It is not a secret that total available market of hard drives significantly shrank in the recent years due to the slowing sales of PCs and popularization of SSDs for most low-end capacity devices. In a bid to stay profitable, leading hard drive makers attempt to lower their costs by optimizing product roadmaps, reducing production capacities and reducing overhead. In the recent weeks. Seagate has announced plans to cut its headcount by over 8,000 people within the next 12 months.

Seagate announced its first restructuring plan in late June, under which it plans to lay off 1,600 people worldwide, or about 3% of the company’s workforce. The decision will affect all geographies and organizations equally for the most part, Seagate indicated.

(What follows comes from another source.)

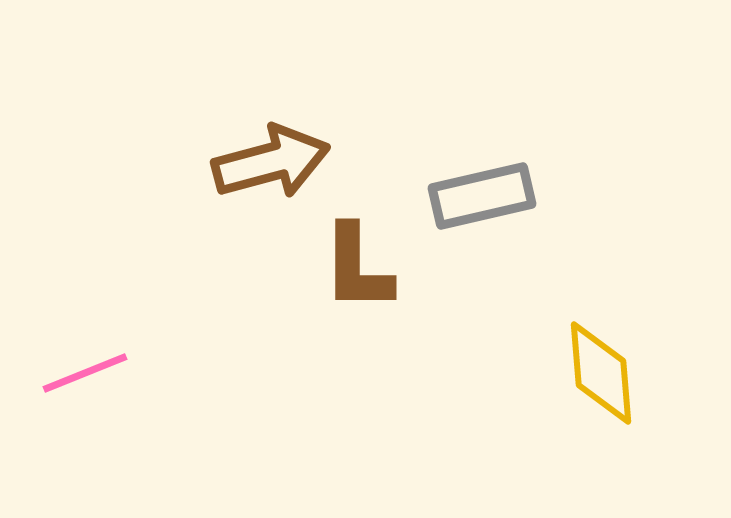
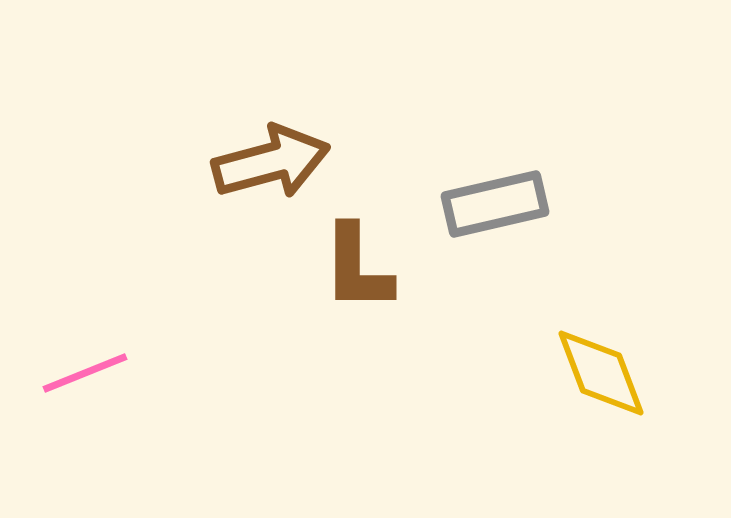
gray rectangle: moved 13 px right, 8 px down
yellow diamond: rotated 16 degrees counterclockwise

The company said that the implementation of this plan would cause pretax charges of $62 million (recorded in the fiscal fourth quarter of 2016), but will help the company to save approximately $100 million on an annual run rate basis in the fiscal year 2017.

The second restructuring plan announced this week seems to be considerably more drastic than the first one. Seagate intends to reduce its workforce in Americas, Asia and EMEA by approximately 6,500 people, or 14% of its global headcount by the end of its fiscal year 2017. As a result, Seagate will lay off about 8,100 of its employees within the next 12 months in total. The move will cost the company $164 million, but is expected to significantly lower the manufacturer’s expenditures going forward.

While the measures to cut down the headcount seem rather significant, it looks like Seagate has not revealed all of its restructuring initiatives just yet. During its latest conference call in April, Seagate announced plans to reduce its manufacturing capacities from around 55 million to 60 million drives per quarter to approximately 35 million to 40 million drives per quarter. The decline in personnel it seems is only a part of the plan to cut down expenses and manufacturing capacities.

So far the company did not elaborate on its intentions regarding the reduction of manufacturing capacities, but this will likely happen in the coming weeks as Seagate decides to proceed with the plan. At present, it is unknown whether the move might trigger additional overhead optimizations, but this is a possibility.

In the Q4 of its fiscal 2016 (which is calendar Q2 2016) Seagate sold approximately 37 million HDDs, down from around 45.2 million in the same period a year ago, and earned about $2.65 billion in revenue, the company said in its statement. Seagate’s gross margin during the quarter was 25%, but the hard drive maker expects its margins to increase to 27-32% by late December thanks to its lower costs and increased sales of enterprise-class HDDs. Given the current sales of hard drives, Seagate might indeed need to reduce its production capacities since the company could produce significantly more drives that it could sell.